There are lies, damn lies, and statistics. It's true. Statistics can be used
to pass off the most erroneous things as seemingly factual. Those of us who base
our business plans on statistics have to be very careful not to let statistics
mislead us. Over the years, I have made statistical analysis a key part of my
core competency. I track all manner of statistics and have learned how to mush
them together to form reasonably accurate conclusions.
Here are 4 tables.
May-01 |
DLs |
WindOS Soft |
911 |
MSWindowsXP |
794 |
Nascent |
703 |
LunaUIXP V2 |
570 |
Gemin |
567 |
Jul-02 |
DLs |
Midnite |
1480 |
Serene II |
1407 |
Industrial Disease |
815 |
Kismet |
466 |
Win2k Extended |
403 |
Feb-03 |
DLs |
XP Prime |
2795 |
C-N Red |
2027 |
Woodworks |
1055 |
Axion_CCOlor |
687 |
Vgreen |
568 |
Nov-03 |
DLs |
Longorn Slate |
2121 |
Atlantek 2 |
1036 |
Flooter WB |
867 |
NHA Thy |
796 |
Shadow 2.0 |
665 |
So what are these tables you're thinking? These are the top 5 WindowBlinds
skin downloads for a particular day in May 2001, July 2002, February 2003, and
November 2003. I want to know if the overall user base of WindowBlinds is
increasing or decreasing.
As anyone who does statistical analysis can tell you, if you are trying to
determine the # of users, you cannot go by the top downloads. Ideally, you would
use the mean number of downloads. Unfortunately, that would take too
long. And I have found an imperfect mechanism for getting a "rough" user base
guestimation.
Throwing out #1 and #2 from each allows us to eliminate skins that might have
been highlighted somewhere or been linked by someone or had other extenuating
circumstances. Instead, places 3-5 added together will make our rough
estimate but only as the start of our statistical analysis journey:
So, places 3 through 5 for each one:
May-01 |
1840 |
Jul-02 |
1684 |
Feb-03 |
2310 |
Nov-03 |
2328 |
Better but there is still a problem. Look at the months. Web site activity
varies greatly by time of year. The peek months are usually October through
March. The dead time is June and July. So we have to bias thee results a
bit:
Date |
DLs |
Fudget Factor |
Modifed Result |
May-01 |
1840 |
1 |
1840 |
Jul-02 |
1684 |
1.1 |
1852 |
Feb-03 |
2310 |
0.9 |
2079 |
Nov-03 |
2328 |
0.9 |
2095 |
Now we have a better idea. If you saw the original results, the tempting
thing to do would be to say "Hey look, November has the highest stats ever,
We're kicking ass!" But that would be a delusion, a dangerous one. November is a
peek traffic month just like February is. Whereas the earlier stats were
from the Spring and Summer months. After biasing them, the results don't
look quite as impressive but they do show consistent growth. From July
2002 the WindowBlinds population has increased by around 12%.

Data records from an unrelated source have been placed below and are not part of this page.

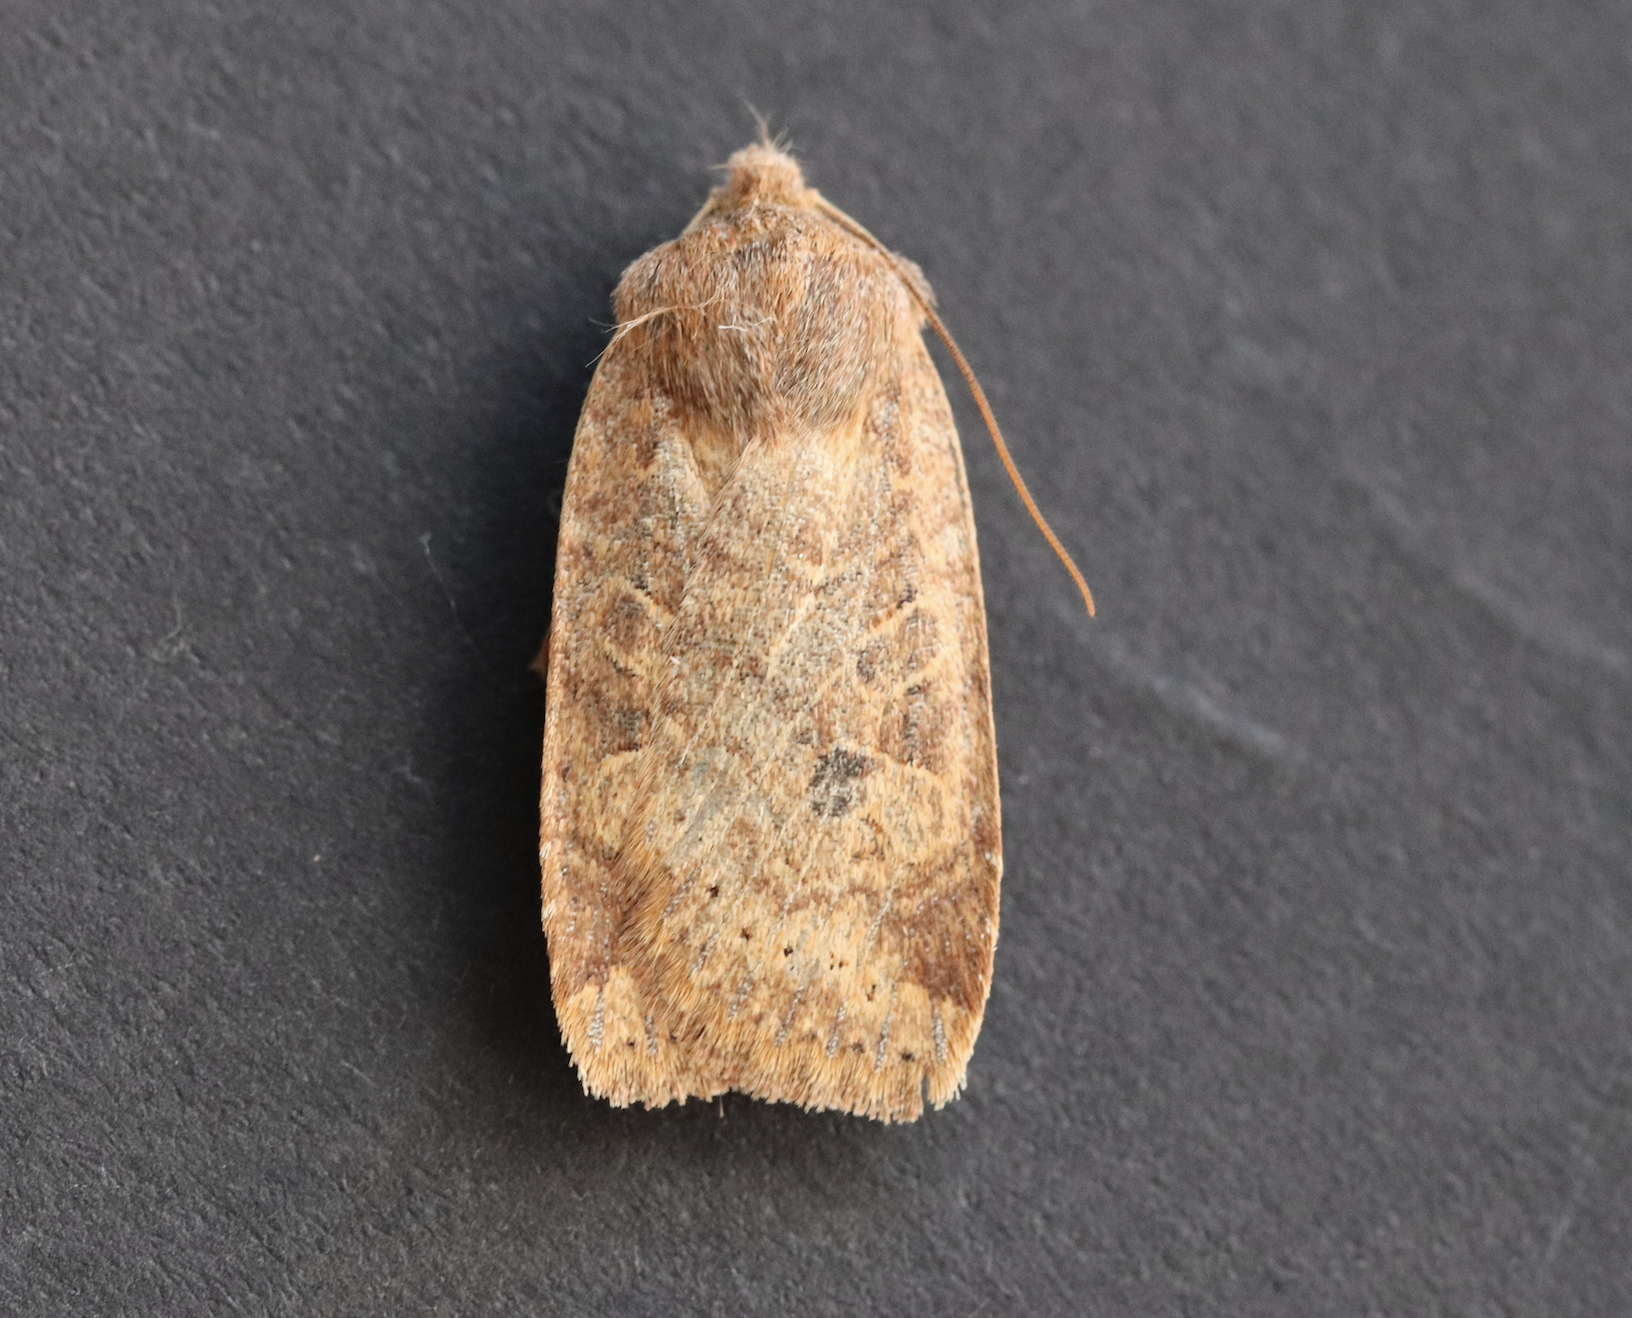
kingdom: Animalia
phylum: Arthropoda
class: Insecta
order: Lepidoptera
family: Noctuidae
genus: Conistra
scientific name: Conistra vaccinii
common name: Chestnut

Of course, even here there are other issues, such as the day to day
availability of skins. Turns out that on average, 1.5 new visual styles are
added each day to the world of WindowBlinds. But the quality can vary from week
to week. But you make due with what you got.
I've tracked most of the other programs, competitors and unrelated programs
alike to look for trends. This technique definitely works well as a basic guide
for popularity. Which gets back to my point -- if you want to be an
entrepreneur, you have to wear many hats. I attribute much of our success to
knowing the market and making projections based on accurate statistical models.
Those who ignore the statistics or don't know how to accurately use them are
likely to end up bankrupt in the long term.